To do: Print the data exactly as it appears, keeping every word.

Material for this task Start Marker

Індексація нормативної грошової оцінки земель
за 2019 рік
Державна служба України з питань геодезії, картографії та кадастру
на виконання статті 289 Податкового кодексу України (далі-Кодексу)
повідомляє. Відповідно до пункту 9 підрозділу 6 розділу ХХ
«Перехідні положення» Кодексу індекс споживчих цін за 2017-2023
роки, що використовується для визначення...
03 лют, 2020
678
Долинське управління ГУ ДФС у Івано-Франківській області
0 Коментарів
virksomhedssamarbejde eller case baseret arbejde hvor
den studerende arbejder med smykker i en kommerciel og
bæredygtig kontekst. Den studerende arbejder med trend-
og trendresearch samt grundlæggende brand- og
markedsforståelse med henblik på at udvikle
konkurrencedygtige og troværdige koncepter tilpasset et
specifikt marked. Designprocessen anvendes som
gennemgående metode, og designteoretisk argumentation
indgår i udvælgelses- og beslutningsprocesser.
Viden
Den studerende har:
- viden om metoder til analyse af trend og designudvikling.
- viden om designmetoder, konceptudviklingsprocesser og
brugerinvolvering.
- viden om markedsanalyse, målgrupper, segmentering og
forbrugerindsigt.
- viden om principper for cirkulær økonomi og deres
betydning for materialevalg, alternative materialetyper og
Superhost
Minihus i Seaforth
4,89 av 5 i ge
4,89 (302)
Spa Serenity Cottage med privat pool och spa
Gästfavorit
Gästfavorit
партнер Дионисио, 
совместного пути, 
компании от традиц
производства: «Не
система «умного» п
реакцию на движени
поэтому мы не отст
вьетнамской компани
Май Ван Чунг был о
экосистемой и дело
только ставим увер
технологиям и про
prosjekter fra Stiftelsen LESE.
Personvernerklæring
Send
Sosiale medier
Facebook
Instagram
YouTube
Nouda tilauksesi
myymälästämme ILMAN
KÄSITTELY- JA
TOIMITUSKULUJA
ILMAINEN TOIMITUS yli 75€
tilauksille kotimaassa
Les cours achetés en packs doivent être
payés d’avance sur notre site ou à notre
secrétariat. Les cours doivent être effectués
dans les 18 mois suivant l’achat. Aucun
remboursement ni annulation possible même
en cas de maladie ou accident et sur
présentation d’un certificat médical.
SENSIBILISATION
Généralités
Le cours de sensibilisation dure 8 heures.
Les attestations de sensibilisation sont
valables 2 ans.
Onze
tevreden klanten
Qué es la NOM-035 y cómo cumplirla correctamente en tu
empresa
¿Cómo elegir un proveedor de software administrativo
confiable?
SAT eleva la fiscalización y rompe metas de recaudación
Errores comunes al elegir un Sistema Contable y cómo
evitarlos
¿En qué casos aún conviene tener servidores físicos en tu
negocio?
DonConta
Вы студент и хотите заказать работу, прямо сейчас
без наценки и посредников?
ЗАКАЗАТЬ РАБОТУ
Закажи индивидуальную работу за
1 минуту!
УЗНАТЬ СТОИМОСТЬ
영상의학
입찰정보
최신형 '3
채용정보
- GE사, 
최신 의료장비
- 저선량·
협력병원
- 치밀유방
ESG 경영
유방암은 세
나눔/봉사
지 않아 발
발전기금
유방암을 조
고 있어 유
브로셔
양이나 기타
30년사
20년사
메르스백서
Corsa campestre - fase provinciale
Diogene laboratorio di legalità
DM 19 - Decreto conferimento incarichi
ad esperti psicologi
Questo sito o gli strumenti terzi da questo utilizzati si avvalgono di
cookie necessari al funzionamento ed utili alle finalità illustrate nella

Material for this task End Marker

Result below:
Індексація нормативної грошової оцінки земель
за 2019 рік
Державна служба України з питань геодезії, картографії та кадастру
на виконання статті 289 Податкового кодексу України (далі-Кодексу)
повідомляє. Відповідно до пункту 9 підрозділу 6 розділу ХХ
«Перехідні положення» Кодексу індекс споживчих цін за 2017-2023
роки, що використовується для визначення...
03 лют, 2020
678
Долинське управління ГУ ДФС у Івано-Франківській області
0 Коментарів
virksomhedssamarbejde eller case baseret arbejde hvor
den studerende arbejder med smykker i en kommerciel og
bæredygtig kontekst. Den studerende arbejder med trend-
og trendresearch samt grundlæggende brand- og
markedsforståelse med henblik på at udvikle
konkurrencedygtige og troværdige koncepter tilpasset et
specifikt marked. Designprocessen anvendes som
gennemgående metode, og designteoretisk argumentation
indgår i udvælgelses- og beslutningsprocesser.
Viden
Den studerende har:
- viden om metoder til analyse af trend og designudvikling.
- viden om designmetoder, konceptudviklingsprocesser og
brugerinvolvering.
- viden om markedsanalyse, målgrupper, segmentering og
forbrugerindsigt.
- viden om principper for cirkulær økonomi og deres
betydning for materialevalg, alternative materialetyper og
Superhost
Minihus i Seaforth
4,89 av 5 i ge
4,89 (302)
Spa Serenity Cottage med privat pool och spa
Gästfavorit
Gästfavorit
партнер Дионисио, 
совместного пути, 
компании от традиц
производства: «Не
система «умного» п
реакцию на движени
поэтому мы не отст
вьетнамской компани
Май Ван Чунг был о
экосистемой и дело
только ставим увер
технологиям и про
prosjekter fra Stiftelsen LESE.
Personvernerklæring
Send
Sosiale medier
Facebook
Instagram
YouTube
Nouda tilauksesi
myymälästämme ILMAN
KÄSITTELY- JA
TOIMITUSKULUJA
ILMAINEN TOIMITUS yli 75€
tilauksille kotimaassa
Les cours achetés en packs doivent être
payés d’avance sur notre site ou à notre
secrétariat. Les cours doivent être effectués
dans les 18 mois suivant l’achat. Aucun
remboursement ni annulation possible même
en cas de maladie ou accident et sur
présentation d’un certificat médical.
SENSIBILISATION
Généralités
Le cours de sensibilisation dure 8 heures.
Les attestations de sensibilisation sont
valables 2 ans.
Onze
tevreden klanten
Qué es la NOM-035 y cómo cumplirla correctamente en tu
empresa
¿Cómo elegir un proveedor de software administrativo
confiable?
SAT eleva la fiscalización y rompe metas de recaudación
Errores comunes al elegir un Sistema Contable y cómo
evitarlos
¿En qué casos aún conviene tener servidores físicos en tu
negocio?
DonConta
Вы студент и хотите заказать работу, прямо сейчас
без наценки и посредников?
ЗАКАЗАТЬ РАБОТУ
Закажи индивидуальную работу за
1 минуту!
УЗНАТЬ СТОИМОСТЬ
영상의학
입찰정보
최신형 '3
채용정보
- GE사, 
최신 의료장비
- 저선량·
협력병원
- 치밀유방
ESG 경영
유방암은 세
나눔/봉사
지 않아 발
발전기금
유방암을 조
고 있어 유
브로셔
양이나 기타
30년사
20년사
메르스백서
Corsa campestre - fase provinciale
Diogene laboratorio di legalità
DM 19 - Decreto conferimento incarichi
ad esperti psicologi
Questo sito o gli strumenti terzi da questo utilizzati si avvalgono di
cookie necessari al funzionamento ed utili alle finalità illustrate nella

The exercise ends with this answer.